Picked by the Yankees in the 35th round in 2018 out of perennial high school powerhouse Bishop Gorman in Las Vegas, Wells instead chose to follow in his father’s footsteps by heading to Arizona. He’s posted outstanding hitting stats in both of his seasons with the Wildcats as well as last summer in the Cape Cod League. Wells has an outstanding approach at the plate with plus raw power, using a simple swing with good bat control. In both of his college seasons, he walked more than he struck out, impressive for any hitter but especially for a power hitter like Wells. A hole in his swing gives him problems with pitches away, but that’s a fixable problem. The bat is impressive enough that most teams view him as a first-round player, but questions remain as to where he fits best on the field. If he could stay behind the plate, he’d be a certain first-round pick, but there are more scouts who are skeptical of Wells’ receiving ability than think he can make it as a catcher. He has trouble blocking and receiving pitches, especially knee to knee on the glove side, and there’s a record of elbow issues dating back to high school. An arm that once earned plus grades is now too frequently below-average. He focused heavily on improving his defensive reputation over the offseason but didn’t have much opportunity to showcase the results in a shortened 2020 season. He’s seen time at both first base and all three outfield positions since leaving high school. Some observers believe Wells is athletic enough to handle the outfield and that the range and instincts can be developed, while others think he’s not twitchy enough for the outfield and doesn’t have the footwork for first base. He’s an average runner. If concerns with his defense cause Wells’ draft position to drop more than expected, he’s got the leverage to return to Arizona for his junior year but lefthanded bats of his quality are typically highly sought after.
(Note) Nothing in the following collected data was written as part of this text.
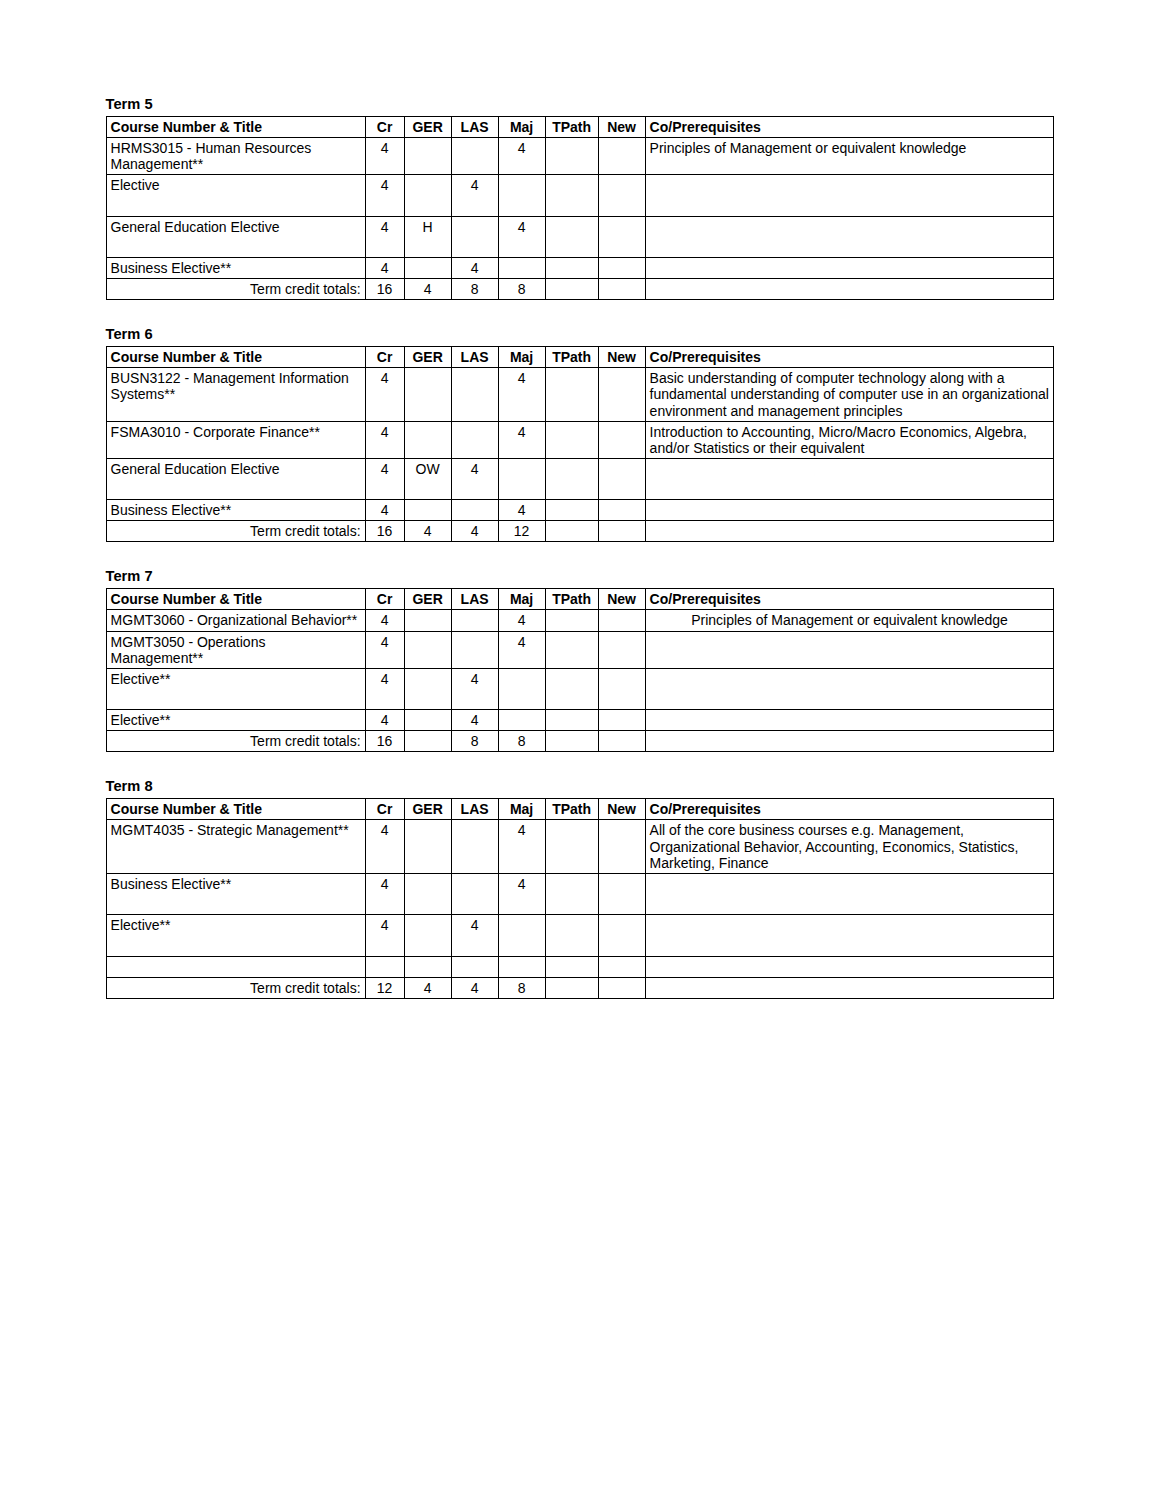Term 5
| Course Number & Title | Cr | GER | LAS | Maj | TPath | New | Co/Prerequisites |
| --- | --- | --- | --- | --- | --- | --- | --- |
| HRMS3015 - Human Resources Management** | 4 | | | 4 | | | Principles of Management or equivalent knowledge |
| Elective | 4 | | 4 | | | | |
| General Education Elective | 4 | H | | 4 | | | |
| Business Elective** | 4 | | 4 | | | | |
| Term credit totals: | 16 | 4 | 8 | 8 | | | |
Term 6
| Course Number & Title | Cr | GER | LAS | Maj | TPath | New | Co/Prerequisites |
| --- | --- | --- | --- | --- | --- | --- | --- |
| BUSN3122 - Management Information Systems** | 4 | | | 4 | | | Basic understanding of computer technology along with a fundamental understanding of computer use in an organizational environment and management principles |
| FSMA3010 - Corporate Finance** | 4 | | | 4 | | | Introduction to Accounting, Micro/Macro Economics, Algebra, and/or Statistics or their equivalent |
| General Education Elective | 4 | OW | 4 | | | | |
| Business Elective** | 4 | | | 4 | | | |
| Term credit totals: | 16 | 4 | 4 | 12 | | | |
Term 7
| Course Number & Title | Cr | GER | LAS | Maj | TPath | New | Co/Prerequisites |
| --- | --- | --- | --- | --- | --- | --- | --- |
| MGMT3060 - Organizational Behavior** | 4 | | | 4 | | | Principles of Management or equivalent knowledge |
| MGMT3050 - Operations Management** | 4 | | | 4 | | | |
| Elective** | 4 | | 4 | | | | |
| Elective** | 4 | | 4 | | | | |
| Term credit totals: | 16 | | 8 | 8 | | | |
Term 8
| Course Number & Title | Cr | GER | LAS | Maj | TPath | New | Co/Prerequisites |
| --- | --- | --- | --- | --- | --- | --- | --- |
| MGMT4035 - Strategic Management** | 4 | | | 4 | | | All of the core business courses e.g. Management, Organizational Behavior, Accounting, Economics, Statistics, Marketing, Finance |
| Business Elective** | 4 | | | 4 | | | |
| Elective** | 4 | | 4 | | | | |
| Term credit totals: | 12 | 4 | 4 | 8 | | | |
Stryker Trahan draft scouting report: 

Trahan once told Baseball America he comes “from a long line of catchers,” as both his parents played the position. One scout lauded his “Cajun makeup,” referencing his toughness and genial demeanor, fitting for a player named after a character in a Burt Reynolds film. He could be a first-round pick for a team that believes he can catch, but the consensus is that he’ll need to shift to an outfield corner. At 6-foot-1, 220 pounds, Trahan has an ideal build for catching and an athletic frame with strong hands and forearms that allow scouts to put good grades on his power. His swing has lacked fluidity this spring and is more strength-oriented, but he may loosen up as he puts more distance between baseball and his football career; he was Acadiana’s starting quarterback last fall. Trahan has above-average arm strength, which will play behind the plate or in right field, and he’s an excellent runner for his size, often turning in above-average times to first base from the left side. His obstacle at catcher is his receiving ability, which is below-average, and scouts hoped to see more progress in an inconsistent senior season. A Mississippi commitment, Trahan has too many tools to fall far.